The final song, sung by the islanders around the sacrifice, is a thirteenth century 'reverdie' song celebrating the return of Spring. It would typically, as in this case, be sung in the round e.g. it keeps repeating over and over with different singers joining in at different stages: 'Sumer is i-comen in! Ludé [louder] sing cuckoo! Groweth sed [seed] and bloweth med [mead, plants in the meadow] and springeth the wood nu! [new]! Sing cuckoo nu, sing cuckoo' etc.
Although Rowan was played by Gerry Cowper it is her twin sister Jackie Cowper whose photograph is handed around by Howie, and in fact during the chase through the caves Jackie appeared in a couple of shots instead of Gerry.
In The Directors Cut, there is a scene in which we see Howie and McTaggart in their police car, that was filmed in a garage. The illusion of passing cars was created by two crew members waving torches past their windscreen.

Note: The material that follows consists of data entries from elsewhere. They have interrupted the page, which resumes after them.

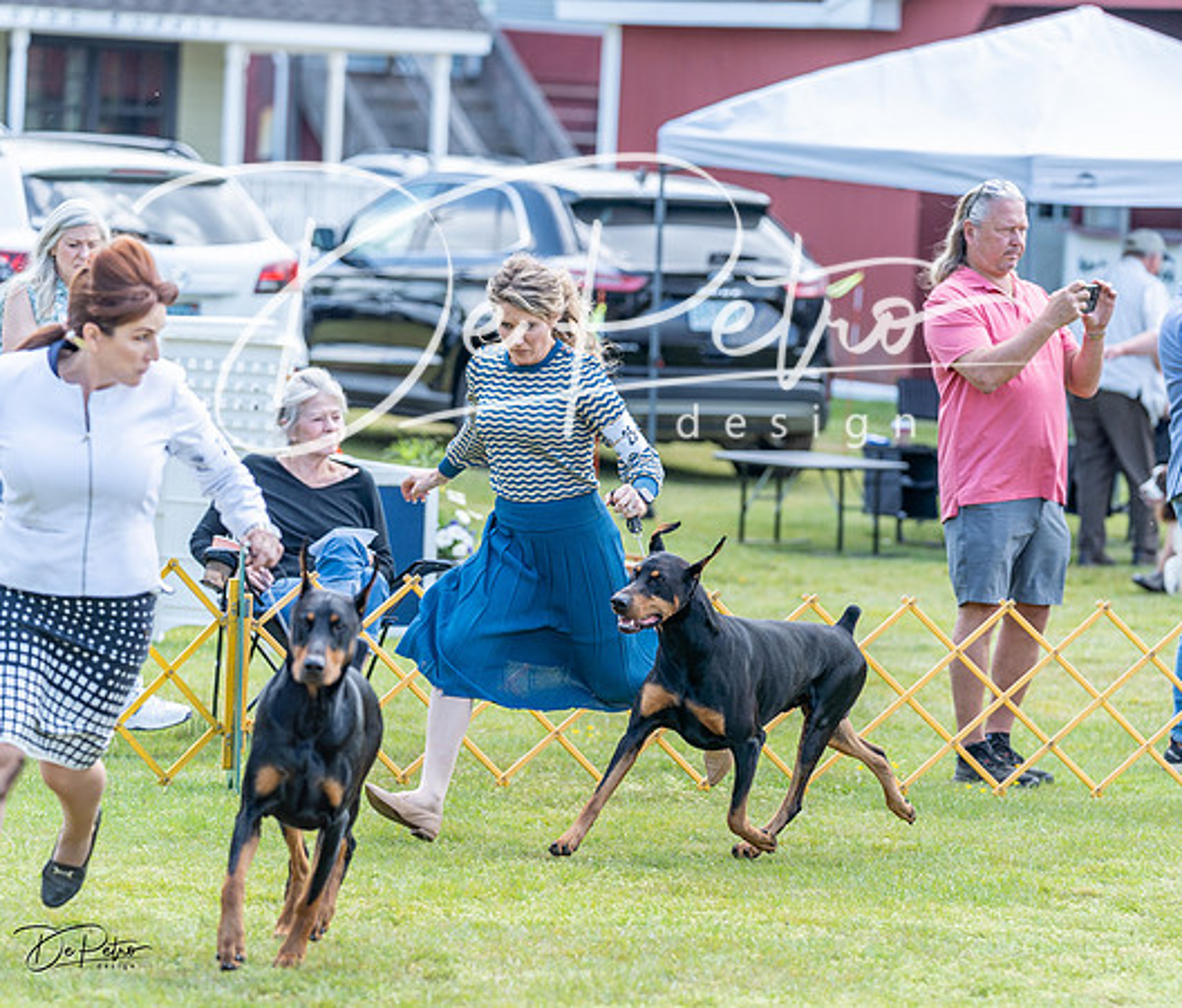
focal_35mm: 204
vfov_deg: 7.9
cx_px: 702
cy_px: 515
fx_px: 7333
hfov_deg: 9.2
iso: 125
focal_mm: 147
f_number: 3.2
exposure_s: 1/500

During a break in the filming of the final scene, a member of the wardrobe department ran out to provide coats to the three leading actresses. Ingrid Pitt noticed that the extras gathered around them were not being given any protection from the blisteringly cold weather, and decided she decided, out of solidarity, that she didn't have to wear her coat.
Cinematographer Harry Waxman was not director Robin Hardy's choice and was forced upon the production by Black Lion.The reason was that the executive producers were concerned they would not be able to get the important final shot of the Wicker Man collapsing down in front of the setting sun and that it would have to be shot using the green screen projection process in the studio. At that time, Waxman was the most experienced cameraman in the UK with this format (having used it on: Quatermass and The Pit and The Day the Earth Caught Fire), and was brought in as insurance. Robin Hardy was very unhappy about not being able to choose his own DOP (and didn't like Waxman personally) and as a result the two men did not get on and clashed frequently during shooting.

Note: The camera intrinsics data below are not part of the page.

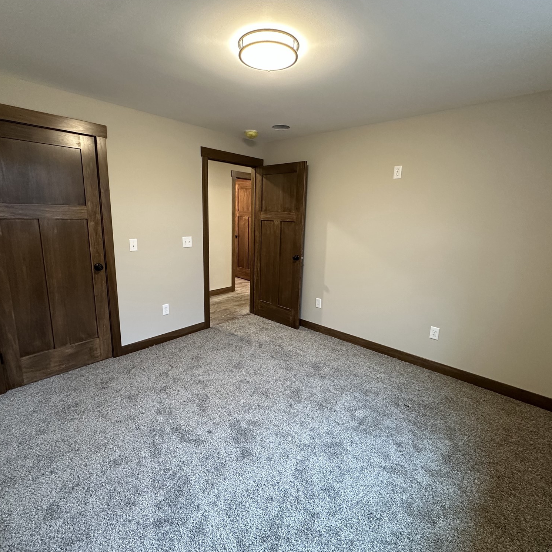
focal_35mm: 17
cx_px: 268
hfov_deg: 83.9
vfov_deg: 84.0
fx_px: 307
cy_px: 274
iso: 400
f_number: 2.2
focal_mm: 2.22
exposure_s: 1/60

Information concerning the film's checkered distribution history in the US: Opened 9/30/77 in Minneapolis MN with a PG rating; another run on 1/28/81. Variety reviewed it in their 5/15/74 issue. New Orleans run 10/28/78; San Francisco January 1979; Los Angeles with new ad campaign 3/9/79 and R rating; New York 3/26/80 with R rating and distributed by Dynamite Entertainment-Abraxas Releasing.
The trivia items below may give away important plot points.
The actual Wicker Man was constructed and later burnt at Burrowhead, on the South West Coast of Scotland. The stumps remained at the location of the shoot for decades and became a landmark for fanatics. There was outrage by fans as the stumps were cut down and stolen in late 2006 by someone in a 4x4.
The film gives its name to a music and arts festival (The Wickerman Festival) which has been held annually in the area where the film was shot (Dumfries & Galloway, Scotland) since 2004. At the end of the festival a giant Wicker Man sculpture is burned as a 'sacrifice to the festival gods'.
According to Britt Ekland, some animals may have actually perished inside the burning Wicker Man. However, according to director Robin Hardy, the animals were not inside the Wicker Man when it was set alight (this scene was faked) and great care was taken that they were not in danger of being hurt.